The Sandwich State of Life
In Indian society, people have a habit of defining everything using numbers, especially the number of your age. Age is so and so, it’s time to get the person married. Age is such, yet there is no kid. Oh, your age is now this, yet you are not settled. With this hype of 40th birthday these days, though people say age is just a number and we should be young at heart but my heart says, “Hey lady, be more conscious, I might just fall apart”. There is a strange contrast between the two. Till about a few years back I never kept a check on my eating habits and now we keep checking on junk intake, sugar intake, number of meals outside, organic foods, milk, millet etc etc. Tell me with so many refrains, how can one just say that age is just a number? It is definitely a number and a number to be believed. On one hand, people say it is just a number and on the other, they say 40 is the new 50. In this game of numbers, one thing is for sure, my hair is getting greyer, my pulse is running high, my dark circles are more visible and my body always asks for a sigh. Are we seriously getting old, or it’s just the number?

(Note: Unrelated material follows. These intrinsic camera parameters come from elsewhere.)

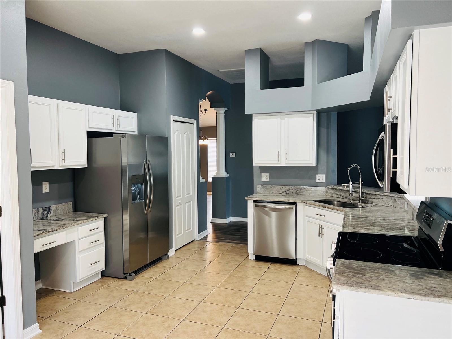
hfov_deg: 67.3
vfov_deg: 53.1
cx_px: 226
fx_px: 339
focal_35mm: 26
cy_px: 170
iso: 64
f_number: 1.5
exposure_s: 1/60
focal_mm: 5.7
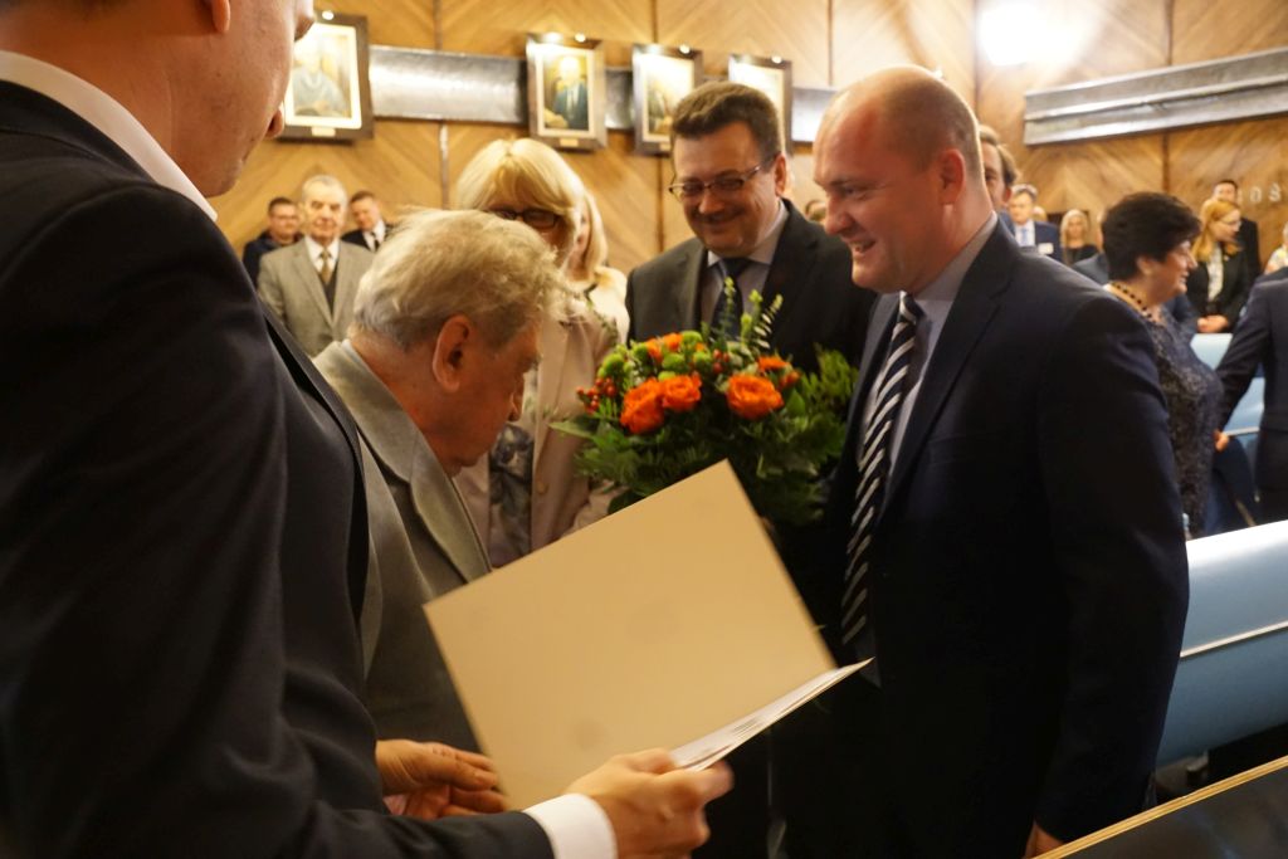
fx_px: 1395
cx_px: 644
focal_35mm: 39
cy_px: 430
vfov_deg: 34.2
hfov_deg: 49.5
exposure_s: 1/40
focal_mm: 26
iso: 3200
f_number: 6.3
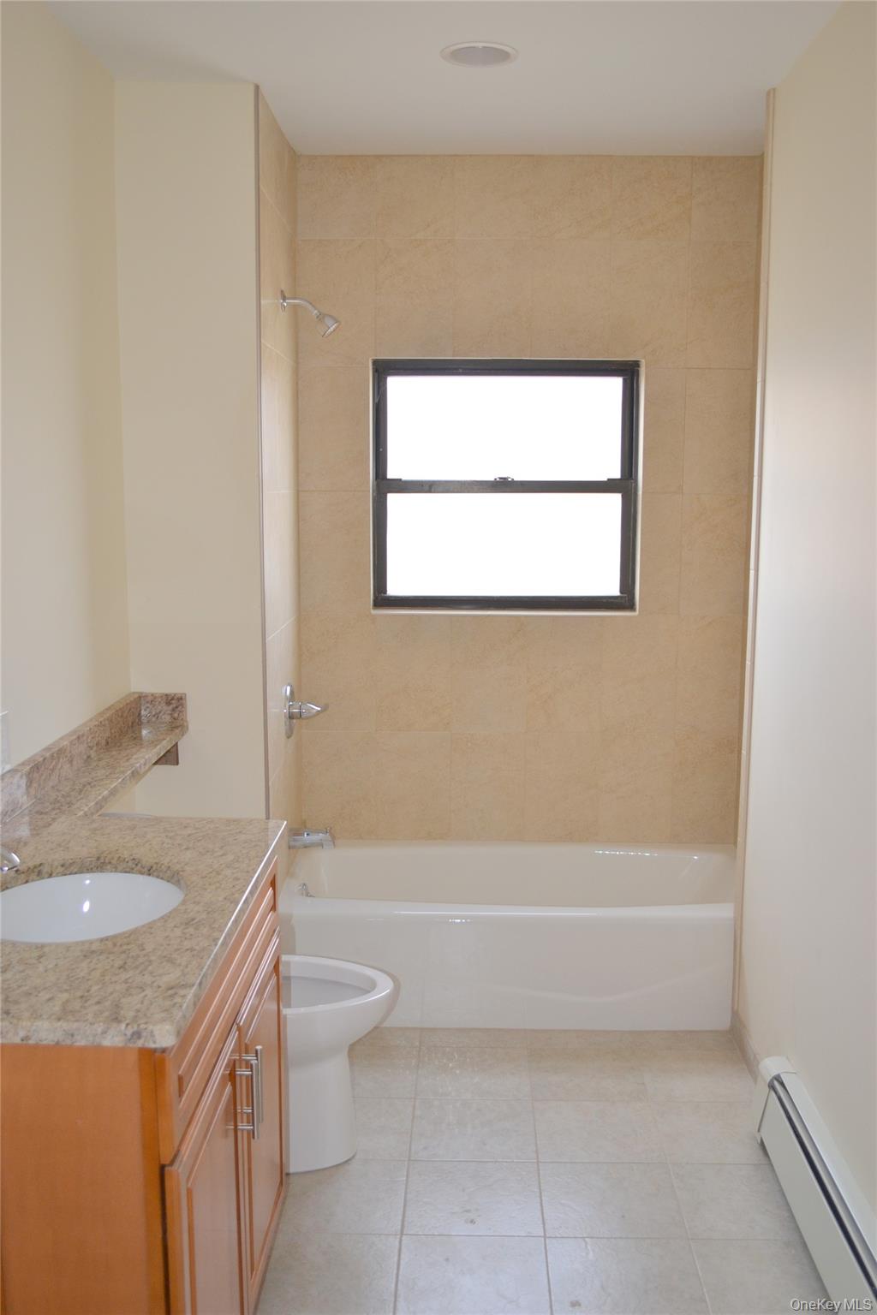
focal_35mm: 33
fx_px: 1206
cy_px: 658
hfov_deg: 40.0
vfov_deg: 57.2
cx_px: 438
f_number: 4
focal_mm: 22
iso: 280
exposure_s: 1/125
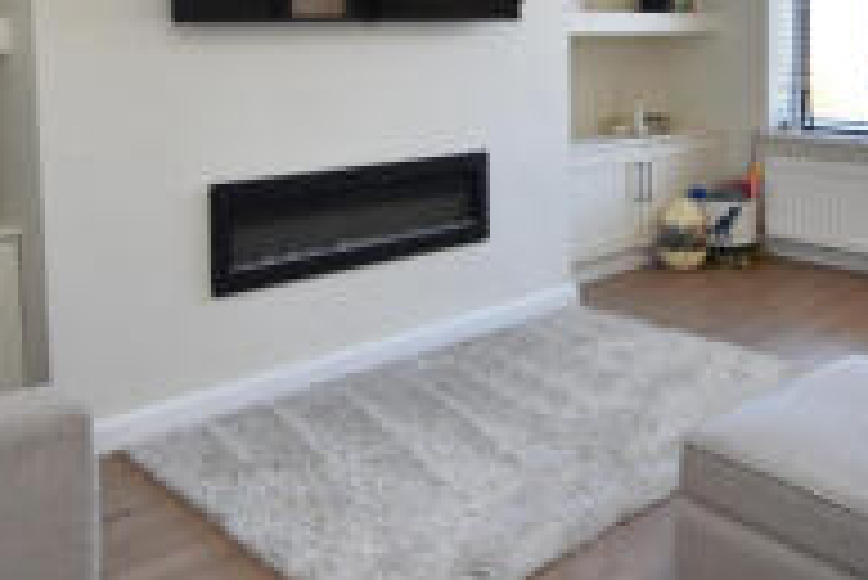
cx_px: 625
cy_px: 83
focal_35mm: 37
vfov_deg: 34.4
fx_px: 893
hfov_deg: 50.2
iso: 800
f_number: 3.5
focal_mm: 10
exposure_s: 1/200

Anyways coming to the emotional angle, I think the best time going with the spouse. Because by looking at him, I feel I am not the only one living with the dilemma of this number game, he is there too. After almost 17 years of bonding, we have learned to live with each other’s flaws and now we do not argue, we just shrug and move on. But yes, he is the only source to vent out because in this sandwich state of life, where parents want equal attention as our kids, a spouse is the only one who understands every bit. I mean you have a moral responsibility towards your aging parents, who need a little more care than what they needed almost 5 years back whether it’s their health issues or emotional wellbeing.
On the other hand, kids are growing up fast but trust me, as a mother of two I can say that they were sooo easy to manage when they were actually kids. Their tantrums, their academics their insensitivity, and that responsibility of inculcating the value system isn’t that too much to handle. And not to forget, teenage is knocking at my door hard and I need to welcome them with open hands and full hearts. So yes, it feels like the foundation of a pyramid where we keep stacking the responsibilities. Or I should say it feels more like a sandwich wherein we keep trying to adjust the tomatoes and the cucumber to just fit in appropriately but no matter how many times you try to adjust, the mayonnaise or the sauce oozes out through the gaps or the avocado just falls apart. So this is probably the stage we are into. We try to fit everything into the right compartment but something or the other keeps coming up new or the compartment feels too small to fit in.
There are two ways of looking at this sandwiched life. The first option, we keep enjoying every bite that we take, which might be sour or maybe bitter followed by some sweet and tangy fillings. Maybe we can sip a cup of coffee with some extra sugar to complement the complexity of life. Keep adjusting for the veggies and do not let them fall, after all those are the main ingredients to tickle your tastebuds.
The second option is to not eat the sandwich at all because the ingredients are not as per your choice. We keep complaining, keep fussing, and keep crying for not being able to eat the best sandwich that we ever desired, or we always compare it to the sandwich served on the other table, which looks more tempting and more desirable. That is life! we might not have the best one, but we always forget to be grateful for what we have. It’s a true saying that good taste is better than bad taste, but bad taste is better than no taste.
So at whatever stage of life you are, get the fillings of your sandwich together and start chewing, but not too quickly because you do not want the ingredients to fall apart.